Beijing Origus Food & Beverage Ltd., doing business as Origus Pizza Buffet (好伦哥批萨自取 (好倫哥批薩自取, Hǎolúngē Pīsà Zìqǔ)) or Origus (好伦哥 (好倫哥, Hǎolúngē)), is a Chinese Western-style buffet chain. It is headquartered in Chaoyang District, Beijing.

==History==
It was founded in 1998, by Mu Ji. Foreign investment was used to start the company.

As of February 2007 the company had locations in Beijing, Shanghai, Shenzhen, Hangzhou, and Jinzhou. That month the company opened its first restaurant in Lanzhou.

By March 2007 prices at Origus per person had been raised from 39 yuan to 39.99 yuan. Around that time some customers in Beijing reported getting only one fen (one hundredth of a yuan) in change.
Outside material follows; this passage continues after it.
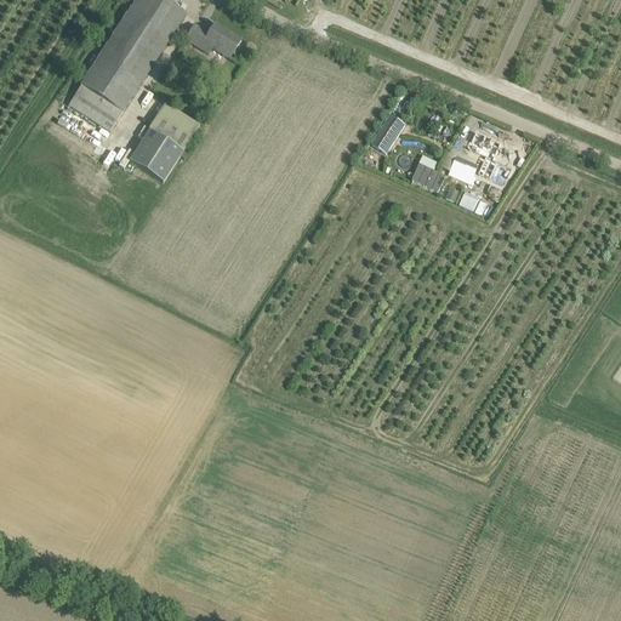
[(109,134),(180,26),(186,16),(161,0),(137,0),(68,107),(109,134)]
As of 2014 it had over 100 restaurants; they were located in larger cities. That year, MUS Roosevelt Capital Partners invested an undisclosed amount into Origus.

==Corporate affairs==
It is headquartered in the Shang Office Building (金尚丽办公大楼) in Chaoyang District, Beijing.

It was previously in a building on Beiyuan Road, and on another occasion in Wangjiao Plaza in Wangjing Subdistrict of Chaoyang District.